Shirley rigging the Tyrolean on the summit of Lost Arrow Spire. June 6, 2004. TR here.

Lost Arrow Tip

Shirley on the summit of Lost Arrow Spire after our climb of Lost Arrow Tip (June 6, 2004).

Lost Arrow Tip

Shirley setting up for the Tyrolean traverse back to the rim from the summit of Lost Arrow Spire.
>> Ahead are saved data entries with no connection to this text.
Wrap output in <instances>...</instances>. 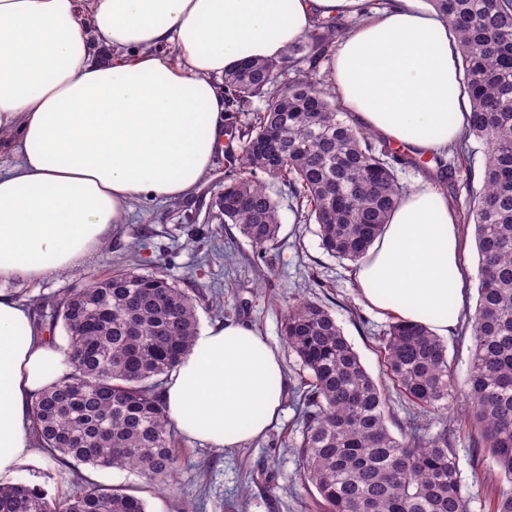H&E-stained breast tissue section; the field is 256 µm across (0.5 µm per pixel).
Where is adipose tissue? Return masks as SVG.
<instances>
[{
  "instance_id": "obj_1",
  "label": "adipose tissue",
  "mask_w": 512,
  "mask_h": 512,
  "mask_svg": "<svg viewBox=\"0 0 512 512\" xmlns=\"http://www.w3.org/2000/svg\"><path fill=\"white\" fill-rule=\"evenodd\" d=\"M362 0H0V485L37 455L41 391L71 366L32 309L2 282L35 283L79 266L130 204L189 197L211 171L227 114L215 79L246 59H281L316 16ZM109 48L116 59L101 63ZM352 124L417 153L467 125L447 21L419 0L343 37L327 64ZM459 216L419 182L393 210L357 271L362 300L445 335L464 308ZM281 359L254 328L199 332L171 372L168 416L221 450L278 417Z\"/></svg>"
}]
</instances>
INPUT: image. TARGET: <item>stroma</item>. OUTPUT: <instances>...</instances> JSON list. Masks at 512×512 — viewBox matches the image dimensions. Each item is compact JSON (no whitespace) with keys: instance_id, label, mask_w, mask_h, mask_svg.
<instances>
[{"instance_id":"stroma-1","label":"stroma","mask_w":512,"mask_h":512,"mask_svg":"<svg viewBox=\"0 0 512 512\" xmlns=\"http://www.w3.org/2000/svg\"><path fill=\"white\" fill-rule=\"evenodd\" d=\"M485 147L469 139L457 159V181L451 190V205L460 217L465 252L467 303L457 318V327L445 336L448 360L458 379H465L471 358L468 317L477 301V253L472 212L481 189ZM223 158L214 165L187 199L177 202L139 200L123 224L111 233L105 245L74 269L59 271L40 282L12 281L10 288L32 308L83 288L90 277L101 276L113 264L134 262L140 272L164 273L180 287L201 293L197 314L199 327L218 322H246L275 345L281 346V325L292 304L315 299L328 307L344 335L358 352L367 370L381 377L379 347L391 317L368 308L356 288L355 264L326 253L320 245L317 226L296 211L286 187L276 180L267 185L280 205L281 229L275 244L258 252L230 224L219 223L213 202L224 186ZM271 267L266 282L258 271ZM284 397L278 420L265 436L240 447L217 451L177 437L185 451L183 465L163 491L146 488L142 477L125 471L81 466L72 471L64 462L39 455L24 469L21 481L44 488L60 497L71 488L74 473L105 485L139 489L147 512H181L192 504L196 512H312L295 491L298 459L293 445L301 438L303 411L293 396L303 370L297 357L281 354Z\"/></svg>"}]
</instances>
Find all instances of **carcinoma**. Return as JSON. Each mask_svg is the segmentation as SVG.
<instances>
[{
  "mask_svg": "<svg viewBox=\"0 0 512 512\" xmlns=\"http://www.w3.org/2000/svg\"><path fill=\"white\" fill-rule=\"evenodd\" d=\"M430 3L448 21L462 59L471 112L466 136L486 146L474 219L472 358L462 387L444 341L395 317L382 341V373L422 416L446 413L459 398L469 404L460 426L479 445L486 474L509 484L489 499L488 512H512V0ZM342 30L339 19L318 17L284 58L245 61L224 74L229 174L214 203L216 218L260 250L278 237L279 206L247 173L280 181L318 225L324 251L357 262L402 197L397 166L418 165L349 124L310 81ZM277 83L284 86L279 93L271 90ZM253 98L264 106L243 124L233 121ZM433 160V175L453 182L455 165ZM197 298L162 271L116 264L52 303L48 331L63 325L73 372L35 401L37 447L61 461L137 472L158 489L173 479L182 457L162 385L191 350ZM282 335L307 371L297 391L305 418L297 486L319 512H466L448 430L430 434L413 423L400 437L392 434L386 384L367 371L327 307L313 300L291 306ZM75 477L72 492L60 498L27 482L0 487V512H147L146 501L124 486Z\"/></svg>",
  "mask_w": 512,
  "mask_h": 512,
  "instance_id": "carcinoma-1",
  "label": "carcinoma"
}]
</instances>
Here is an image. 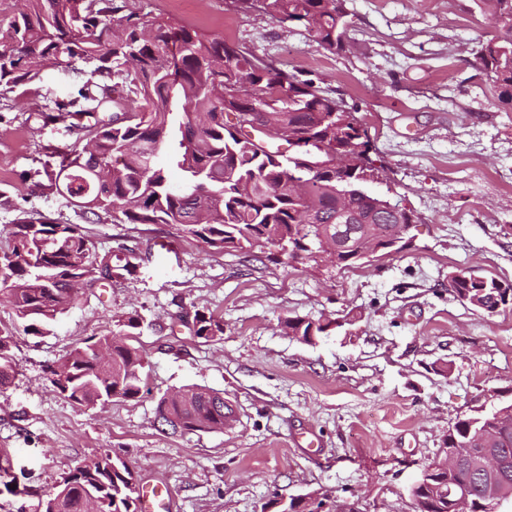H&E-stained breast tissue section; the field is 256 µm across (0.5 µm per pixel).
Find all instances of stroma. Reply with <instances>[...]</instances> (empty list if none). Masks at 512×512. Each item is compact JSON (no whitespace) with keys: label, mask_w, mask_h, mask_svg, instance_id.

June 6, 2004.

Lost Arrow Tip

A closeup of Shirley on the return to the rim trip following our climb of Lost Arrow Tip.....nothing but air - an unforgettable route (June 6, 2004)!!!!

Lost Arrow Tip

Shirley doing the "limp tyrolean" traverse from summit of Lost Arrow Spire back to rim following our climb of Lost Arrow Tip (June 6, 2004).

Lost Arrow Tip

Shirley beginning the jummar portion of our "limp tyrolean traverse" from Lost Arrow Spire summit following our climb of Lost Arrow Tip (June 6, 2004).

Lost Arrow Tip

Shirley topping out on the rim after our climb of Lost Arrow Tip (June 6, 2004).

Lost Arrow Spire

Yosemite Falls and the Lost Arrow Spire (in profile) during our hike out (June 2004).

Lost Arrow Tip

Shirley waiting for the Yosemite Valley shuttle bus after our climb of Lost Arrow Tip...thought we were going to miss the last one and be a tad late for work but we made it. Submitted for an old TR (June 6, 2004).